Dünya Sağlık Örgütü, “Çocuk ihmali ve istismarını” ; 18 yaşın altındaki çocukların beden ve ruh sağlığını, sağ kalımını, gelişimini veya ilişkilerindeki güven duygusunu olumsuz yönde etkileyen her türlü fiziksel, duygusal, cinsel istismar, ihmal ve diğer sömürü türleriyle sonuçlanan kötü davranışlardır.” Şeklinde tanımlar.
Bu bağlamda; elbette ki anne- babadan sonra ilk akla gelen; ikinci anne kucağı olan, biz okul önceciler ve okul öncesi eğitim kurumları olmaktadır.
Çocuklara doğru zamanda ve uygun şekilde mahremiyet eğitimi vermek, istismarı önleyici kanalların başında gelmektedir. Bu eğitim, çok önemli ve koruyucu bir ilk adımdır. Zihinsel olarak yeterli olgunluğa gelmiş bir çocuğa yaşının gerektirdiği kadar ve gerektirdiği şekilde cinsel eğitim verilmesi zorunlu olmalıdır. Sonrasında, bu farkındalığı yaratmak için velilere, geniş kitlelere daha doğrusu çocuklarla teması olan her bireye, öncelikle çocuğun özlük hakları ile ilgili farkındalığa varması için çalışmalar yapmak gerekmektedir.
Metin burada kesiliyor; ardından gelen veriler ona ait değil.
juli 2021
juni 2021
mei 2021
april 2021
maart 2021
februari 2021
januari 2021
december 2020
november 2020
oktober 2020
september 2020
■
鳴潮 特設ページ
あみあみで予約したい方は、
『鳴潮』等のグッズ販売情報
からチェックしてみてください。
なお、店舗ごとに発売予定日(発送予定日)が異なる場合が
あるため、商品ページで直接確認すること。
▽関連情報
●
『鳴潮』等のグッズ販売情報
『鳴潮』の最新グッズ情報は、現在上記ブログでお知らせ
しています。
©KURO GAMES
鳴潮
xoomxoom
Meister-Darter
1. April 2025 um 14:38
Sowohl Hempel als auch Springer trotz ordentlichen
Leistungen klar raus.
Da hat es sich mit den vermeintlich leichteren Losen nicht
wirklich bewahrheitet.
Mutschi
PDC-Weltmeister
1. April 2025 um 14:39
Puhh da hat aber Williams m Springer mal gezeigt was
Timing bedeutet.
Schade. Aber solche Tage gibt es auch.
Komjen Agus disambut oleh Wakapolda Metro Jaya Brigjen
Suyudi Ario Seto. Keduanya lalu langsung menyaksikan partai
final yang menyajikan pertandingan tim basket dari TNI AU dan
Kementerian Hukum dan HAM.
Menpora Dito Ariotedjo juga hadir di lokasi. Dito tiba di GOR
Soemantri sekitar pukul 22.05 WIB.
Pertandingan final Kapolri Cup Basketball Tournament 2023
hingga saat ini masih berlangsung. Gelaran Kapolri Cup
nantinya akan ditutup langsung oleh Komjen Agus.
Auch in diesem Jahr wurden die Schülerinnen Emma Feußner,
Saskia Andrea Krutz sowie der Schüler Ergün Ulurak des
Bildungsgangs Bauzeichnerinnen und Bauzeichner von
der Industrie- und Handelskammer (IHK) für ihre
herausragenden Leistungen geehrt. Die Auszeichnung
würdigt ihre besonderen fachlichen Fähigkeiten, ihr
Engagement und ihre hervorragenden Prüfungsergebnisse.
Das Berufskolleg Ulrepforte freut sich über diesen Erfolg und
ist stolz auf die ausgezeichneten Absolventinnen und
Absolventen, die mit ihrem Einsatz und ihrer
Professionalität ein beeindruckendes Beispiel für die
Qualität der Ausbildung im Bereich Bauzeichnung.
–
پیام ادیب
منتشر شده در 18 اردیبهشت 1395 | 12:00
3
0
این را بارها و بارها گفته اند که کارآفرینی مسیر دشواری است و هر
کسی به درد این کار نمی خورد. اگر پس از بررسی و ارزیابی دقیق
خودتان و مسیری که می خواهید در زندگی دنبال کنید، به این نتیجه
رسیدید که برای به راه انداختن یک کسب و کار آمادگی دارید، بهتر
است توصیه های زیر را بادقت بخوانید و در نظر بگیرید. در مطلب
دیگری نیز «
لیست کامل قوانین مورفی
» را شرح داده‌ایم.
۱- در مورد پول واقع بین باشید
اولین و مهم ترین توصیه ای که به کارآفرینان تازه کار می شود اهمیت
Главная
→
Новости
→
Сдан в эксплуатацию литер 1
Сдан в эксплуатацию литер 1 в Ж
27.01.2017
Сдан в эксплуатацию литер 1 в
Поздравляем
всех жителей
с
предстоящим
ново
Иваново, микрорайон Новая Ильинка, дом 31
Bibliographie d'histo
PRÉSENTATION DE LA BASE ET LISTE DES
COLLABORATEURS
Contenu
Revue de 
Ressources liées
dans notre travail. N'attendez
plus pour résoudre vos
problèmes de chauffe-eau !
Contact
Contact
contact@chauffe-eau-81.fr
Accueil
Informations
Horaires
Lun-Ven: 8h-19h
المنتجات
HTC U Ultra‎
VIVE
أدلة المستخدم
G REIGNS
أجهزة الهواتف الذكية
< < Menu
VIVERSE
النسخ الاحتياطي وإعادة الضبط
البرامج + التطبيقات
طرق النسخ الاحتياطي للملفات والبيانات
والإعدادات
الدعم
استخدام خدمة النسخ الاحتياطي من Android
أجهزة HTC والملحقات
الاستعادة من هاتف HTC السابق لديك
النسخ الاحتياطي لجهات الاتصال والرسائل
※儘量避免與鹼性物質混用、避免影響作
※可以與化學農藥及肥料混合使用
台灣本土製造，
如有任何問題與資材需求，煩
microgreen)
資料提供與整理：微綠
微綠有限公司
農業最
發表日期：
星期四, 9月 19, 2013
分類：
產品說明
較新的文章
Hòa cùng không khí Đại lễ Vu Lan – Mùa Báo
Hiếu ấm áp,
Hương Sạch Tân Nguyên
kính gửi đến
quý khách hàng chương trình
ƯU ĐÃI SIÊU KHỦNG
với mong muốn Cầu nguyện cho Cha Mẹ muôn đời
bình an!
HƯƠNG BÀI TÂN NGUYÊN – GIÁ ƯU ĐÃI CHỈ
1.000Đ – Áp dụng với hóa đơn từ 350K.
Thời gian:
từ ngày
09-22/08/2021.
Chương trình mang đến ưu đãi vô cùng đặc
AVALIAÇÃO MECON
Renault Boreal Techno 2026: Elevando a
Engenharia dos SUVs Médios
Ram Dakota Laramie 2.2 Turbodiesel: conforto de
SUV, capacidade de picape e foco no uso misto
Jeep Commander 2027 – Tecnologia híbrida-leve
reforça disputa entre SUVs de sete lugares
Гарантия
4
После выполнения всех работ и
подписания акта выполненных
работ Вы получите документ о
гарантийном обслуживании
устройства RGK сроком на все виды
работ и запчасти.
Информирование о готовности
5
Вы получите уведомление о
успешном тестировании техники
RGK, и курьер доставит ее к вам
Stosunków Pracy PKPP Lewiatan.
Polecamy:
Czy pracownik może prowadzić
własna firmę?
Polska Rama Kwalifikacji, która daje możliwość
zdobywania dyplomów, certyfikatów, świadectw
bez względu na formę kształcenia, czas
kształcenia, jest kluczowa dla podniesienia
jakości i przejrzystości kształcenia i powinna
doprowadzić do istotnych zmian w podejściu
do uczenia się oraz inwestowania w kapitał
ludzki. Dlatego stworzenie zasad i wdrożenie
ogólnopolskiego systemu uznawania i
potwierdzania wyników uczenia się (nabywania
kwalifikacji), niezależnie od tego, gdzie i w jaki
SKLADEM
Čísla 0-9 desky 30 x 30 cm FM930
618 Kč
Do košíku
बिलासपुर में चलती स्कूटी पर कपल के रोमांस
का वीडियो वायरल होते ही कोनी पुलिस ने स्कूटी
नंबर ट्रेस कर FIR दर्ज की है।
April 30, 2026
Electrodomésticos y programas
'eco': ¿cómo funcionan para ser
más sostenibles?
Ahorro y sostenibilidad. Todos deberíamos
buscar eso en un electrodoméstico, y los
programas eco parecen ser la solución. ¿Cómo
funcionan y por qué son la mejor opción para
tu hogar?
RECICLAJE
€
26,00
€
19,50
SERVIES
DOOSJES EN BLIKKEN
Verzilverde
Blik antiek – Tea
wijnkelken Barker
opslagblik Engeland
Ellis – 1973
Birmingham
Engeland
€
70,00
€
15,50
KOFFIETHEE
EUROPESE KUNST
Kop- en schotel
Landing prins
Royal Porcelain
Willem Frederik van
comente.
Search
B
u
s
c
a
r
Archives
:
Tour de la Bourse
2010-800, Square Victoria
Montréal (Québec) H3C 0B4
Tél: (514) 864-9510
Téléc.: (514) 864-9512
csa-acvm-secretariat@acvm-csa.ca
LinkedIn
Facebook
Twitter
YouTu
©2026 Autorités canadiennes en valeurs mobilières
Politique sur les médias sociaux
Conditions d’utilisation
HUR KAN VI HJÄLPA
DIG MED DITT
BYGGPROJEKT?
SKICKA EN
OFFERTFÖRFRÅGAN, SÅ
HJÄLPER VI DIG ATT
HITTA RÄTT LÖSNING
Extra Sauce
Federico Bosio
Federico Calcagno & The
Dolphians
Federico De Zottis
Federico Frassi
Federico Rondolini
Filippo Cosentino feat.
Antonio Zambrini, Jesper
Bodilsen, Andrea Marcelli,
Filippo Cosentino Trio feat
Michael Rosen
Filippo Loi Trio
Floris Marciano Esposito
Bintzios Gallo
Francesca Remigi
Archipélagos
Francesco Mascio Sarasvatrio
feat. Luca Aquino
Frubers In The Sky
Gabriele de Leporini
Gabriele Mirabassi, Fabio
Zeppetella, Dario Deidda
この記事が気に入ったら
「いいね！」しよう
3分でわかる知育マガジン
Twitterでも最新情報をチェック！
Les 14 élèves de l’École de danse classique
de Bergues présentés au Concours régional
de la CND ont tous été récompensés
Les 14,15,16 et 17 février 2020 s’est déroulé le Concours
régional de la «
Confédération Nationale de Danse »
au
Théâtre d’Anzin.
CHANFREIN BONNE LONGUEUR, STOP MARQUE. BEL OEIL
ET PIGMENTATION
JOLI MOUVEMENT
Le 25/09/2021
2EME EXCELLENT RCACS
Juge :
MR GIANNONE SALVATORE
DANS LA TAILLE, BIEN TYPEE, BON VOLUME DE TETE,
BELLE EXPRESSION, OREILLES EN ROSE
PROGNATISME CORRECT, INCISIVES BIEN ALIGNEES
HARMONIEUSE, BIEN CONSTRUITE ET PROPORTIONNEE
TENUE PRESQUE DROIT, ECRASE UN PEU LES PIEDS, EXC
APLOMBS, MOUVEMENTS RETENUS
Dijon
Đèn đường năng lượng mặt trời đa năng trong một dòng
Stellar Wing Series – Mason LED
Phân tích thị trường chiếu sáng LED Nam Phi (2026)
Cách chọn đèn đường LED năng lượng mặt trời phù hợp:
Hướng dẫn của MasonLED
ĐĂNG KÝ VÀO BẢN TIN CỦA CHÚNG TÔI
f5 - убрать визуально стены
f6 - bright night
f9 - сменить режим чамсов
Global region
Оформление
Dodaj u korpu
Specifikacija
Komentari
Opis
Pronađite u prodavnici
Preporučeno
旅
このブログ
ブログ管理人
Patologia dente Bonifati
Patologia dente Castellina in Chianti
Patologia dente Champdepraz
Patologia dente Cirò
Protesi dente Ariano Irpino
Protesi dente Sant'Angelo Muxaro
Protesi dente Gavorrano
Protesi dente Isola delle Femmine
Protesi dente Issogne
Yani hali hazırda Aile ve Sosyal Hizmetler Bakanlığı ile Milli Eğitim Bakanlığı’nın uyguladıkları okul öncesi politikalarına bağlı olarak hepimizinM. Kemal ATATÜRK ün; “ Vatanı korumak, çocukları korumakla başlar”vecizesini kulağımıza küpe etmemiz gerektiğini düşünüyorum. Geleceğimizi emanet edeceğimiz çocuklarımıza, tüm dünya çocuklarına; insanca ve hakları ile yaşayabilecekleri bir Dünya diliyorum.”dedi.